→ **Text to read**:
>>
TORONTO, Jan. 5 /CNW/ - Equity and balanced funds in Canada posted strong returns in 2009, recovering a large portion of the heavy losses they incurred in 2008. All but one of the Morningstar Canada Fund Indices that track either equity or balanced fund categories had positive returns for the year, according to preliminary performance data released today by Morningstar Canada. However, none of the equity fund indices have recovered beyond their early 2008 levels.
Five of the fund indices posted calendar-year returns above 50%, all of them tracking categories whose constituent funds are largely affected by commodity prices. The best performer for the year was the Morningstar Precious Metals Equity Fund Index with a gain of 57.9%, followed by Canadian Focused Small/Mid Cap Equity and Natural Resources Equity with gains of 55.9% and 55.1%, respectively. Also in the top five were the fund indices that track the Emerging Markets Equity (53.3%) and Canadian Small/Mid Cap Equity (52.5%) categories.
"The strong rebound in natural resource equities last year was a reflection of several developments, including the stockpiling of many key base metals by China, prospective improvements in production growth and demand for energy, and the start of a recovery in G7 nations," said Nick Dedes, fund analyst for Morningstar Canada. "As investors get increasingly comfortable with holding riskier assets amid improving credit conditions and economic prospects, smaller capitalization equities-particularly in the energy and resource sectors-have gained noticeable traction."
<<
[Saved dataset items]
>>
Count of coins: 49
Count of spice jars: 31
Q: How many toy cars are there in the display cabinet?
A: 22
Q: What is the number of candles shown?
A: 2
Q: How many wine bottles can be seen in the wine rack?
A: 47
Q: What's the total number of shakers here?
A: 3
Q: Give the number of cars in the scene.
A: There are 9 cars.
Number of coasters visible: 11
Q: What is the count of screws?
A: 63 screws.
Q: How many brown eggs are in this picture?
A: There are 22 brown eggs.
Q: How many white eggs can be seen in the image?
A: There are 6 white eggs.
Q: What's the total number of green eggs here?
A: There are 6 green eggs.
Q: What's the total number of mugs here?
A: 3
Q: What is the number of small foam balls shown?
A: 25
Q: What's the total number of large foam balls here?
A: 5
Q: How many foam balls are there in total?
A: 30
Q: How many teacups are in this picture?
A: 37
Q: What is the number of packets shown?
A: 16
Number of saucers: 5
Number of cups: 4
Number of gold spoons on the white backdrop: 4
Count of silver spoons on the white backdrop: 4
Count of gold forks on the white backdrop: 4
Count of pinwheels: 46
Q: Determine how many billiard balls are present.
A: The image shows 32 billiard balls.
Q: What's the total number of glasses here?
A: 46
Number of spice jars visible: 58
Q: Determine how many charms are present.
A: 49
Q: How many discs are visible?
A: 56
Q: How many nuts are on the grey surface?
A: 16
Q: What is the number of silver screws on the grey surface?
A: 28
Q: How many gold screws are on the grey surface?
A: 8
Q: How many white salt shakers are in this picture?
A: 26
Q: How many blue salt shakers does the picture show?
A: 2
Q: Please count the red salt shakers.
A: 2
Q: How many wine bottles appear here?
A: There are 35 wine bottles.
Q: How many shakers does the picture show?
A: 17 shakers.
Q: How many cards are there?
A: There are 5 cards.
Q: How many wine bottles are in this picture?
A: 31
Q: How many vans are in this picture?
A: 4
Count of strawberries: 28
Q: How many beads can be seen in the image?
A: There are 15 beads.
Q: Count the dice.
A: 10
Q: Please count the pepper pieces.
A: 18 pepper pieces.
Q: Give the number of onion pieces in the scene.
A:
<<
→ **Task requirements**:
1 - Summarize the fund report in two sentences.
2 - Print the lines of the listing from the line with "Count of strawberries: 28" through the end of the listing, both ends included.
The listing has no connection to the fund report.

→ **Final results**:
1 - Equity and balanced funds in Canada posted strong returns in 2009 and recovered much of their heavy 2008 losses, though none of the equity fund indices rose beyond their early 2008 levels. Five fund indices returned more than 50%, all tracking categories largely affected by commodity prices, and the Morningstar Precious Metals Equity Fund Index led with a gain of 57.9%.

2 -
Count of strawberries: 28
Q: How many beads can be seen in the image?
A: There are 15 beads.
Q: Count the dice.
A: 10
Q: Please count the pepper pieces.
A: 18 pepper pieces.
Q: Give the number of onion pieces in the scene.
A:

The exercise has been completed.